• [WHAT IS NEEDED]: All lines in the records below from the line with "fruit bowl: none" through the line with "teapot: none [677,346,734,416]" are to be given again exactly, both ends included; the pictures are to be left out.

• [DATA SHOWN]:
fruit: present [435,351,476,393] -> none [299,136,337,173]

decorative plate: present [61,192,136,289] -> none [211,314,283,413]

==

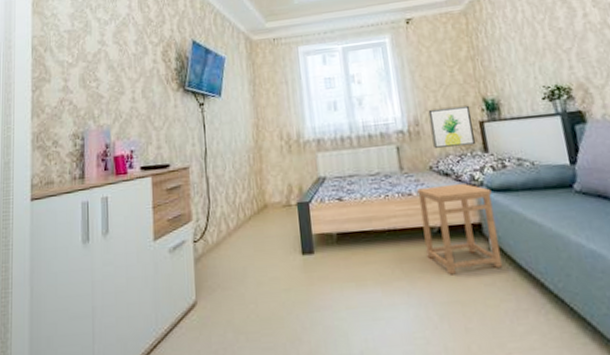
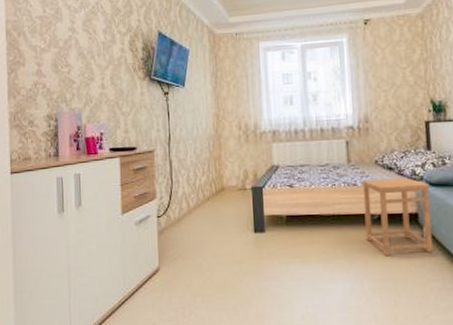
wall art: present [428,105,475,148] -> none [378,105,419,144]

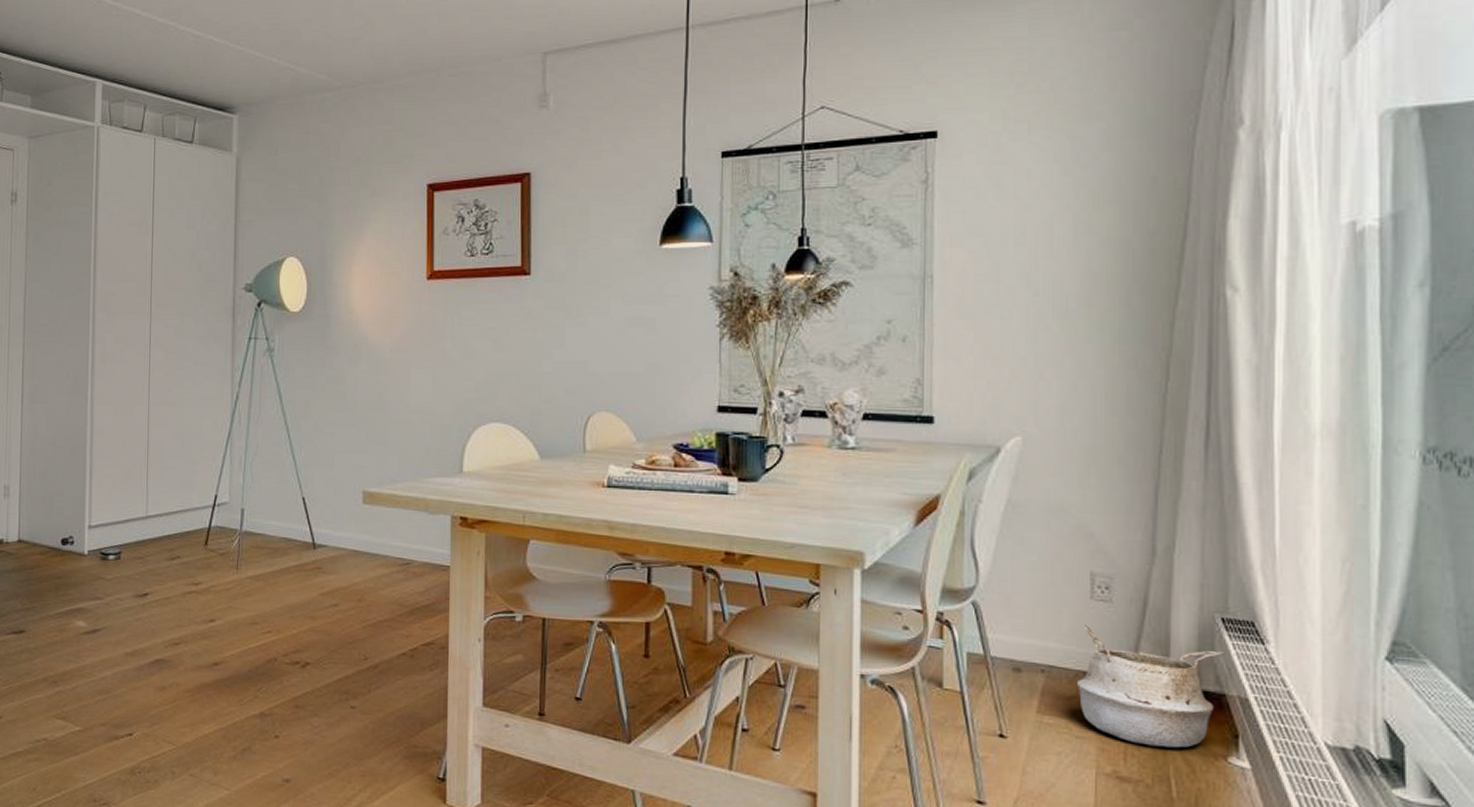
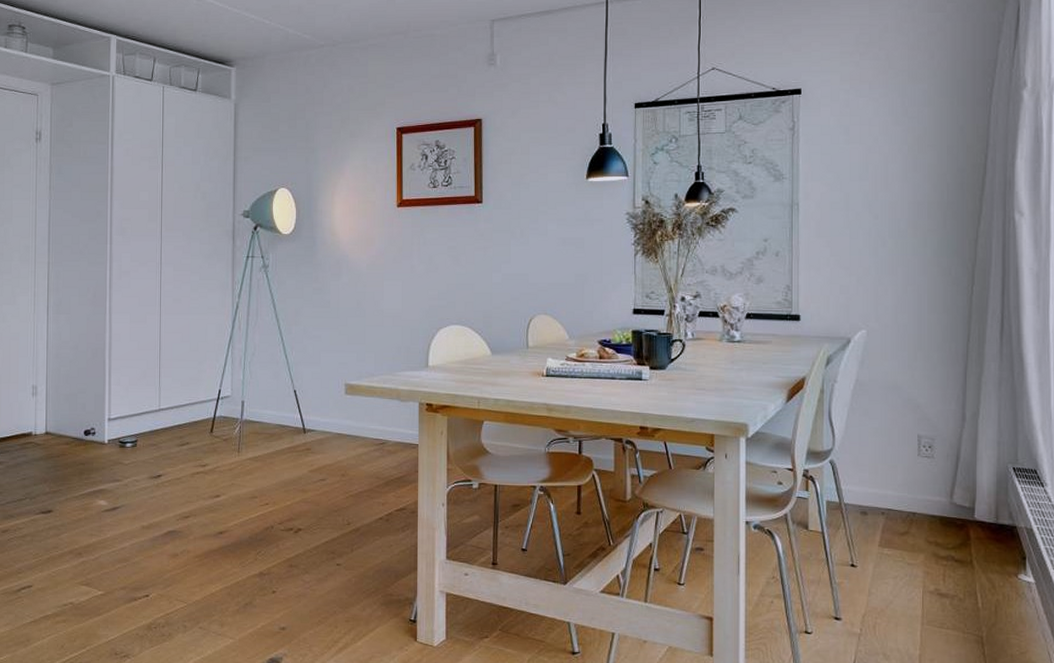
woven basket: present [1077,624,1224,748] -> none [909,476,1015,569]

...

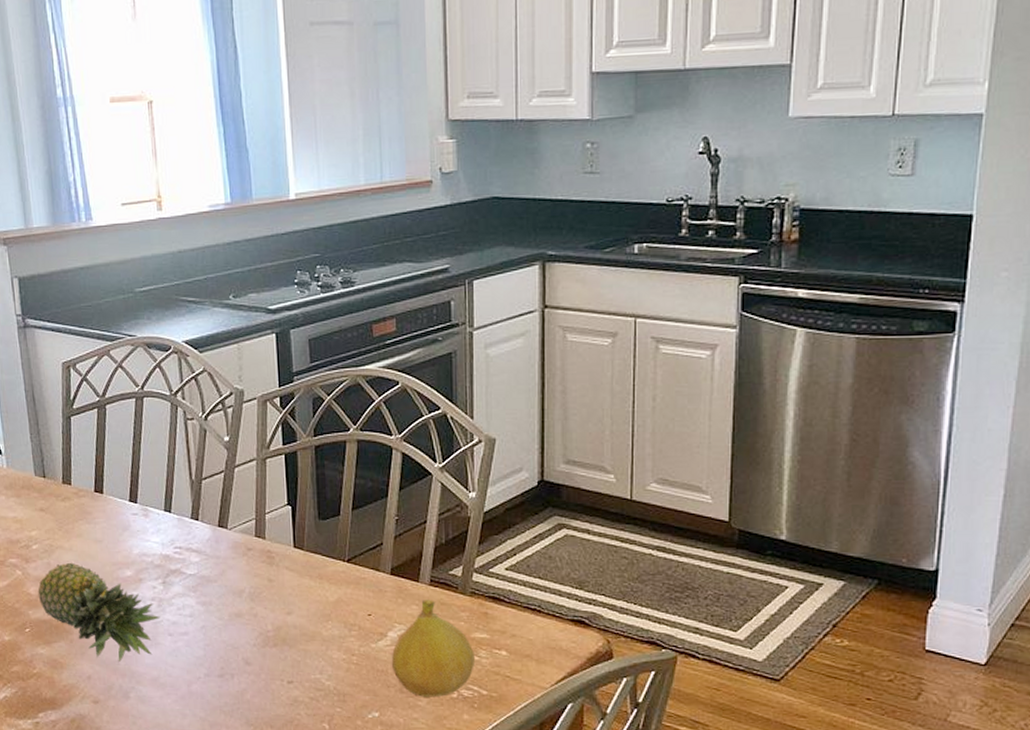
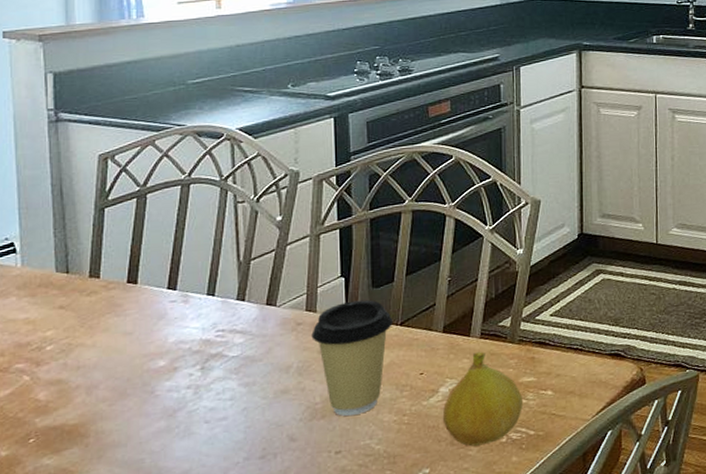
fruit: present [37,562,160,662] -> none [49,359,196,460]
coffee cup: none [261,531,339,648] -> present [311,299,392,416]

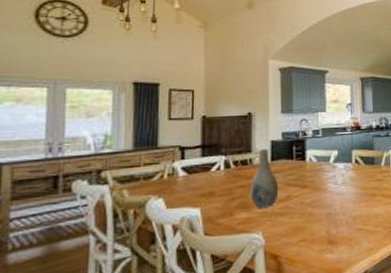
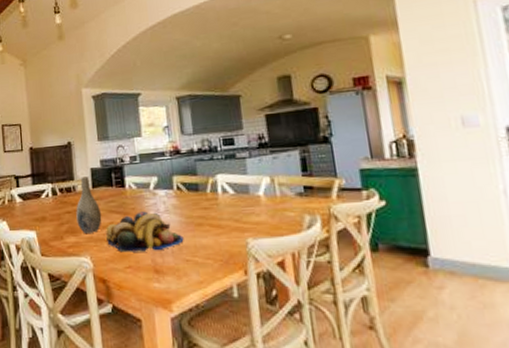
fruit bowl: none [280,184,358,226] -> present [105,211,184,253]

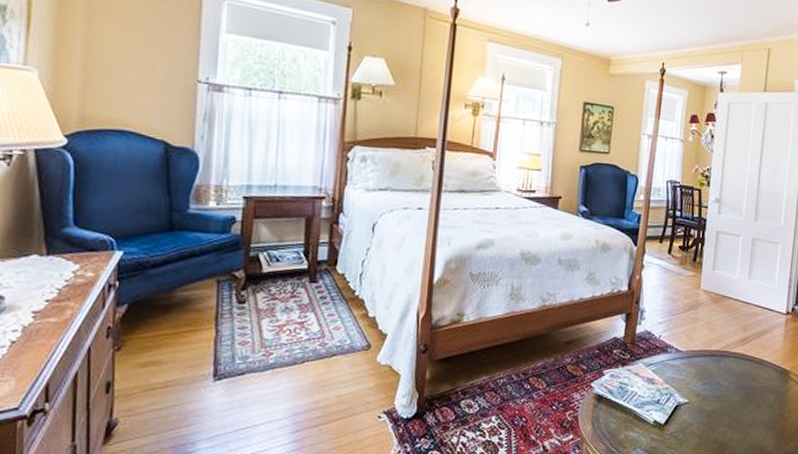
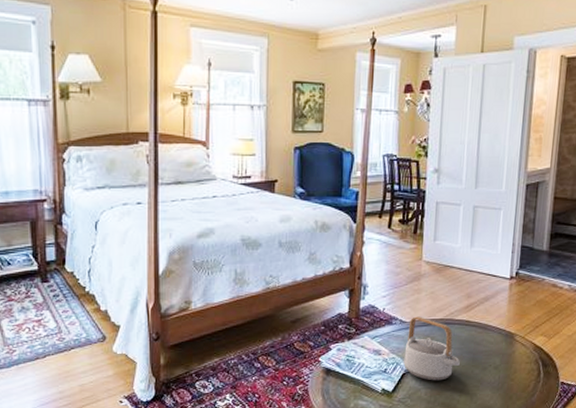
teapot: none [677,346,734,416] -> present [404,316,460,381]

• [YOUR SOLUTION]:
fruit bowl: none [280,184,358,226] -> present [105,211,184,253]

teapot: none [677,346,734,416] -> present [404,316,460,381]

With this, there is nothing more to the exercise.